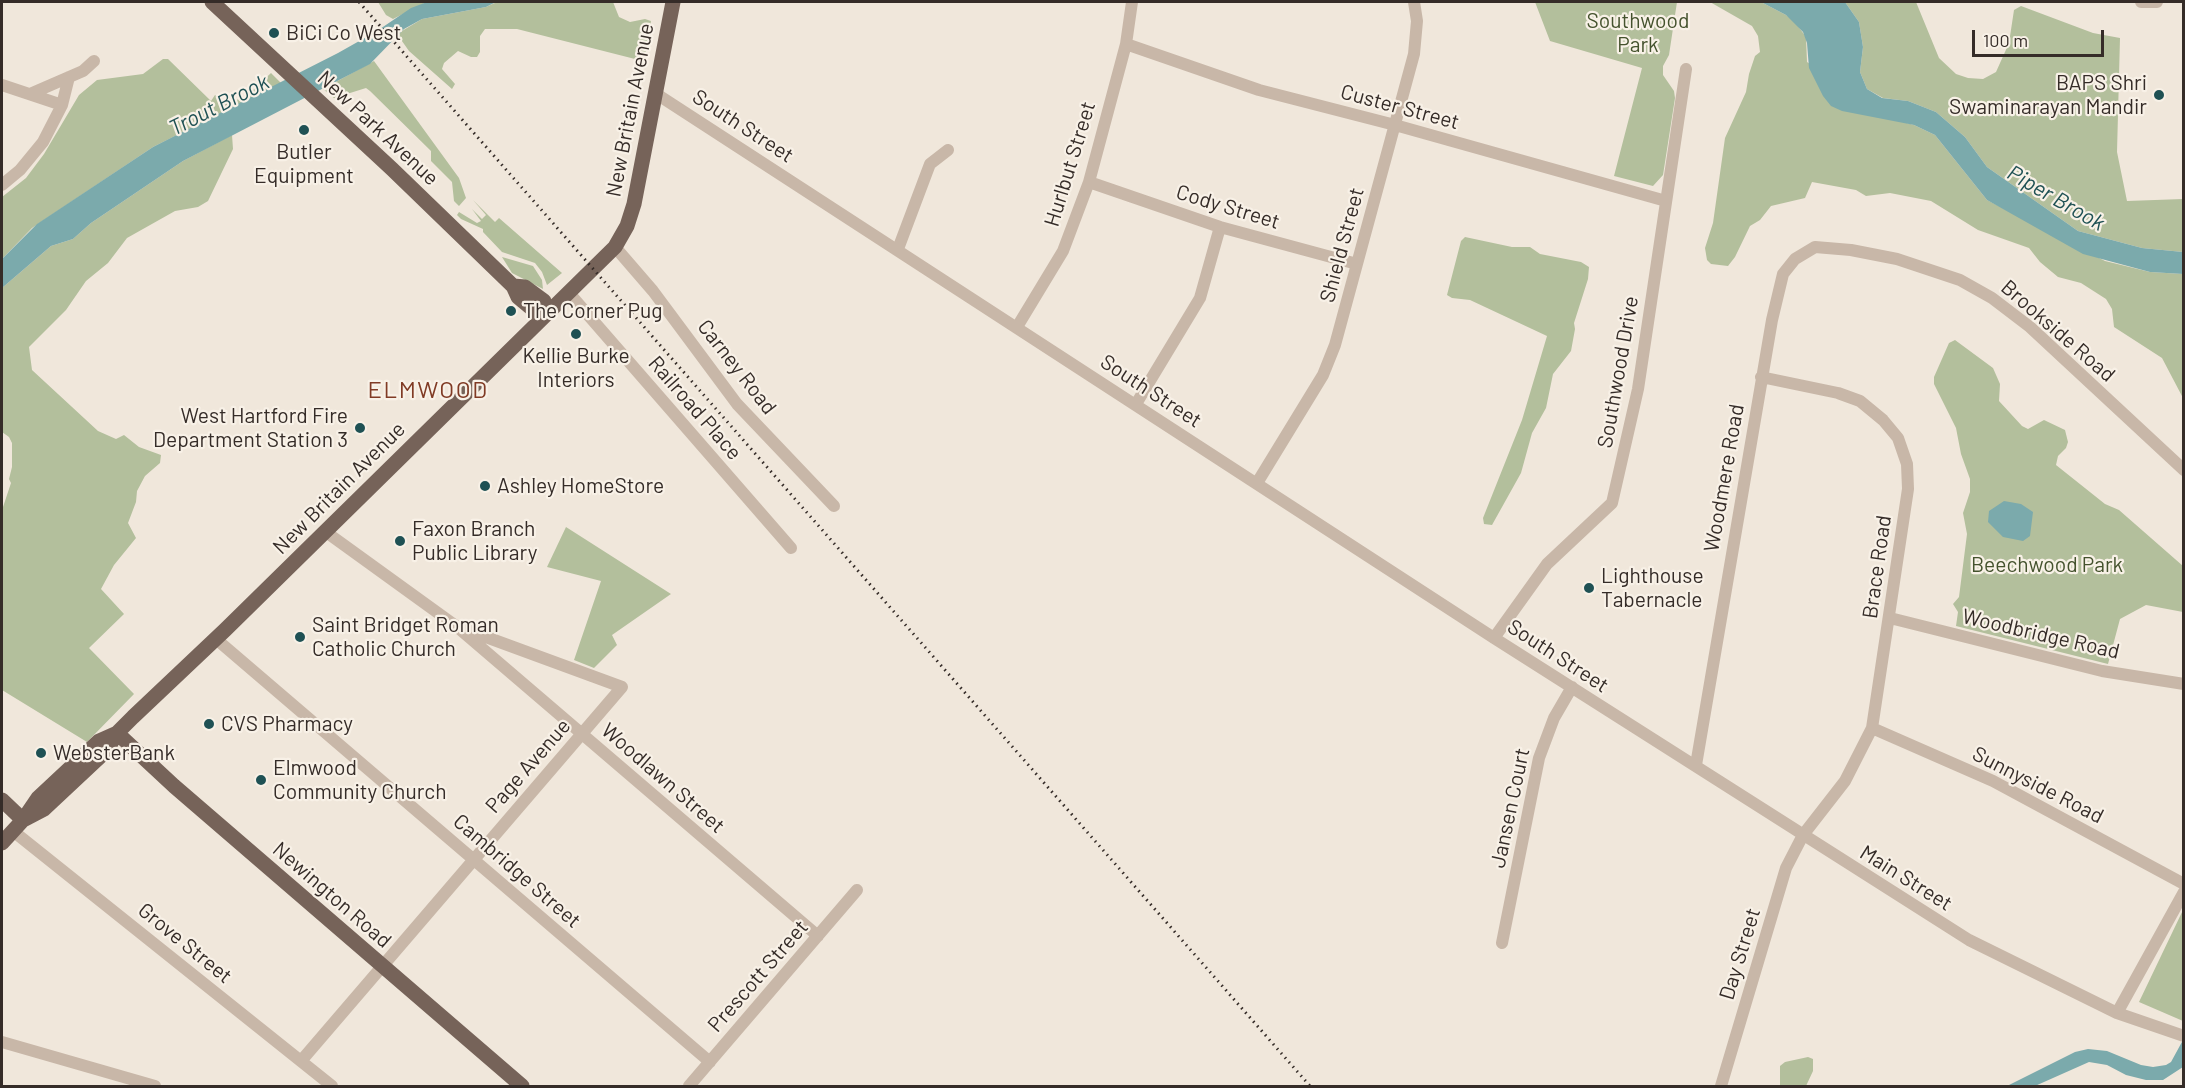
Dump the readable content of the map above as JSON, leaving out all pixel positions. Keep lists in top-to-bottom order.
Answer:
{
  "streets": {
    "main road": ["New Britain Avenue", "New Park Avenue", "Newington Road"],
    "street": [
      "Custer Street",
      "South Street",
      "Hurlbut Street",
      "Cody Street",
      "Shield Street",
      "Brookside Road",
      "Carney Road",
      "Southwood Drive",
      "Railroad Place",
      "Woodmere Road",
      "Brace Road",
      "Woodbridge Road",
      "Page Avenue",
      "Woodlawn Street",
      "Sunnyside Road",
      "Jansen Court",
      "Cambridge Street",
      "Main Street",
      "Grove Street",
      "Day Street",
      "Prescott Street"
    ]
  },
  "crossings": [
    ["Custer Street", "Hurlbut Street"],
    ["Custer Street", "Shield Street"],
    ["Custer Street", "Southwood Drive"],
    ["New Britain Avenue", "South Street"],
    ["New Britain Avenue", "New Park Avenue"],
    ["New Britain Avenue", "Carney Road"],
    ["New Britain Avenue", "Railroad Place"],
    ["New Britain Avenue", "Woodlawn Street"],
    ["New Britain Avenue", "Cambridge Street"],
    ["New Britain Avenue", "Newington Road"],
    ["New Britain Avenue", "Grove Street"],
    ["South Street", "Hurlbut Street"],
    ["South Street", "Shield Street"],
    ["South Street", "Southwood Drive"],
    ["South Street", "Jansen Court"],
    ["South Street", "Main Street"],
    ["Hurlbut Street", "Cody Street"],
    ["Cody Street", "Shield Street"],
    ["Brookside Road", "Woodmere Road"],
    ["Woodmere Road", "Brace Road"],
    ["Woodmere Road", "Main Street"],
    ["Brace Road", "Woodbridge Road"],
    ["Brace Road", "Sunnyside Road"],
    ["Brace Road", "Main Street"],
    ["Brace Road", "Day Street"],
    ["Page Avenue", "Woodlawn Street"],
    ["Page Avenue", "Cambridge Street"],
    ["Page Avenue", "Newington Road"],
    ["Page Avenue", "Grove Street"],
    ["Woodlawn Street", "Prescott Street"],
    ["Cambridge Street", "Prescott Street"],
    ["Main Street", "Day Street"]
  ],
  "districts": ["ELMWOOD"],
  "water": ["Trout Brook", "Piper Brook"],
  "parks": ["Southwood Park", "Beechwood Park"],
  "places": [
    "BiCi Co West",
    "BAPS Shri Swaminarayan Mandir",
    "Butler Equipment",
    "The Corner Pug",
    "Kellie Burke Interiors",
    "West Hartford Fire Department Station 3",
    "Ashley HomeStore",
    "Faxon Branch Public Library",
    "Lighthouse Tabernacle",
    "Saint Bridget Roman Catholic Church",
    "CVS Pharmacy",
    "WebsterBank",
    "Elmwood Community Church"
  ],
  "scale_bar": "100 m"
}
==
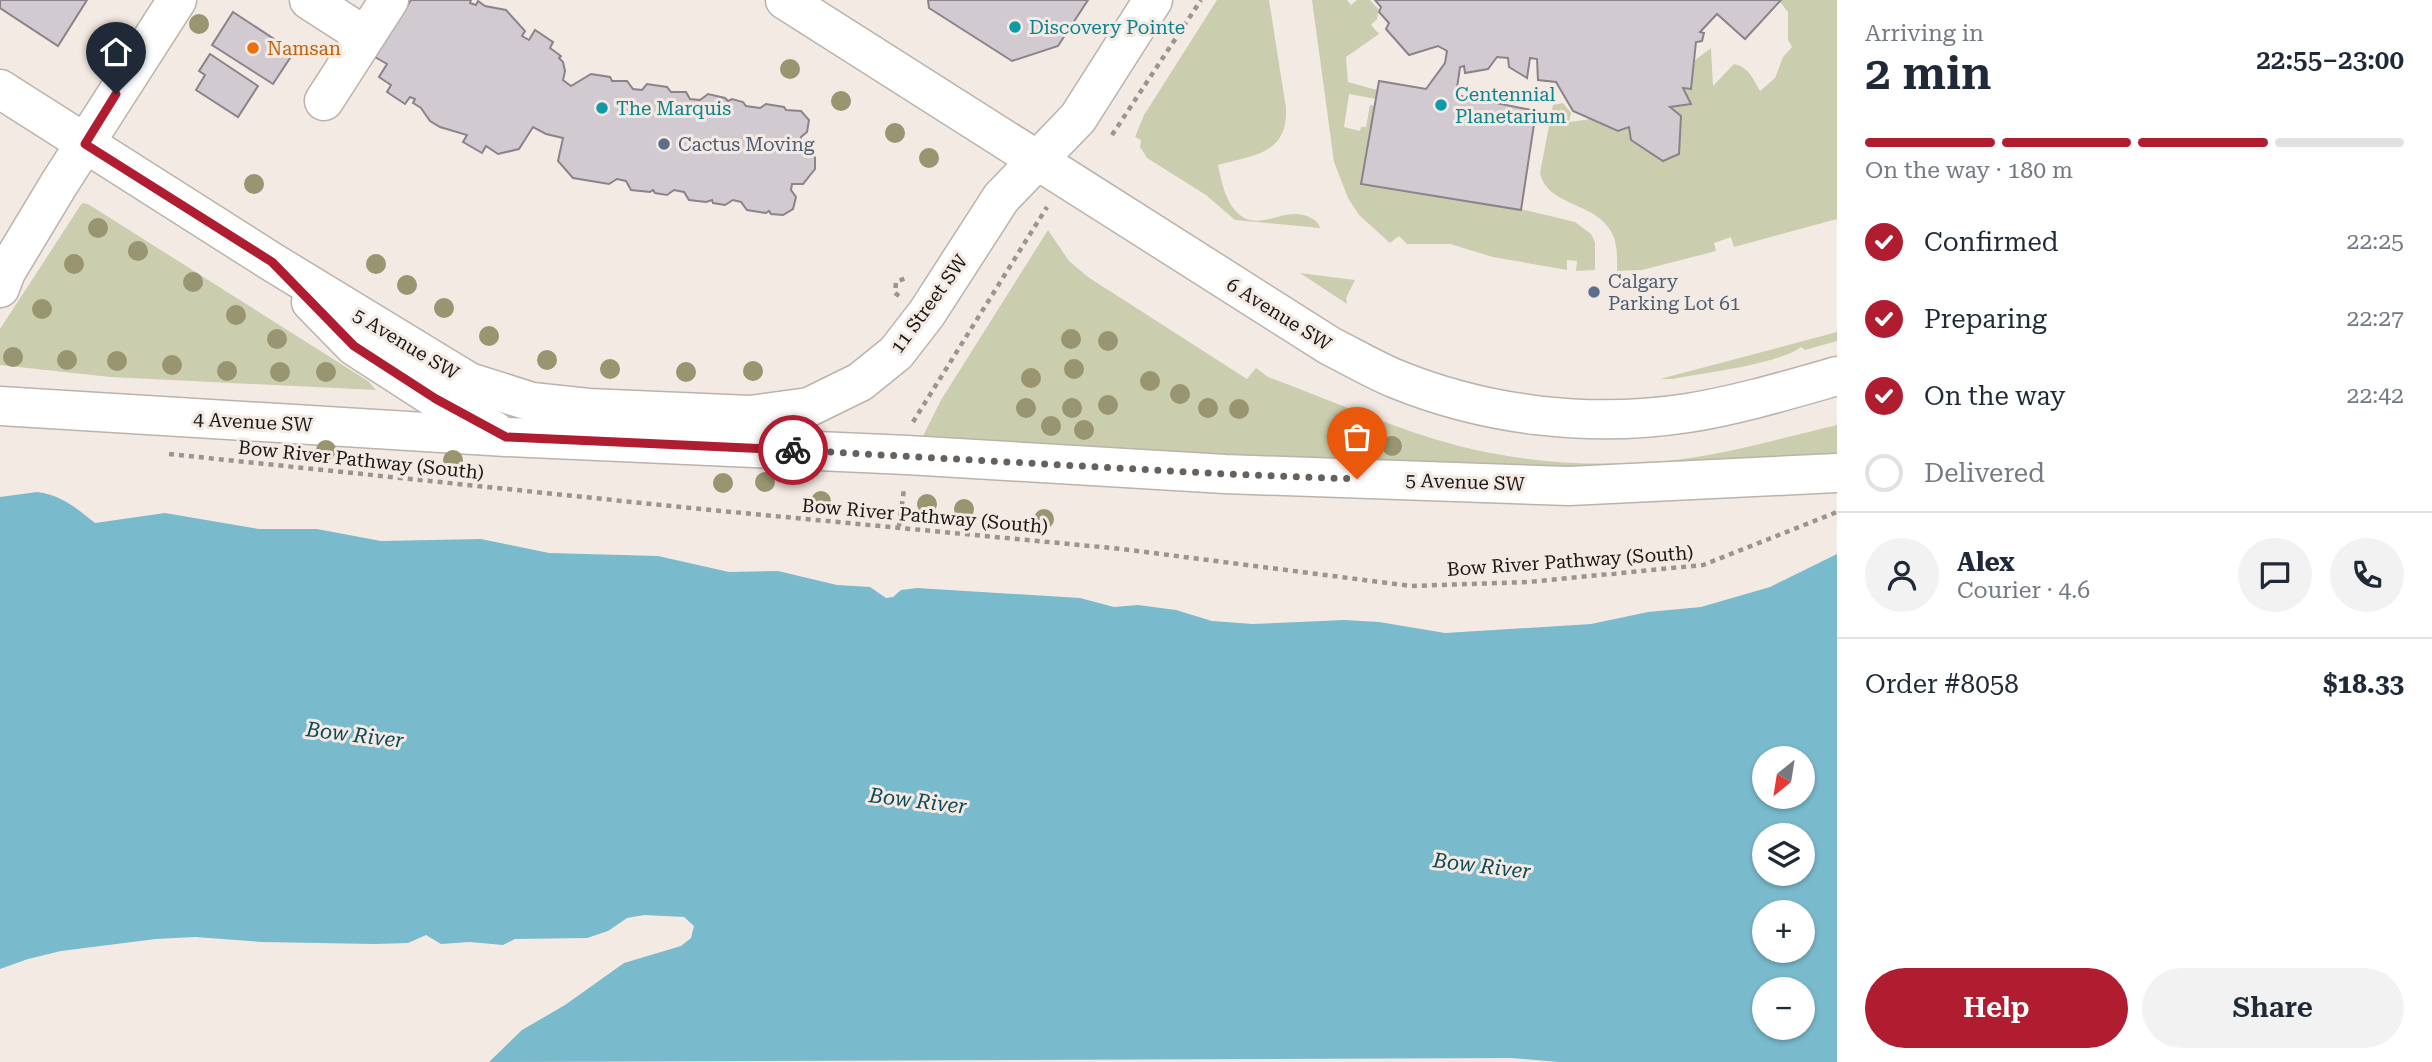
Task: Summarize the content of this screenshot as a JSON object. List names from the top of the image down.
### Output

What to produce:
Working from the entries above, return all lines that contain "JSON".

Expected answer:
Dump the readable content of the map above as JSON, leaving out all pixel positions. Keep lists in top-to-bottom order.
Task: Summarize the content of this screenshot as a JSON object. List names from the top of the image down.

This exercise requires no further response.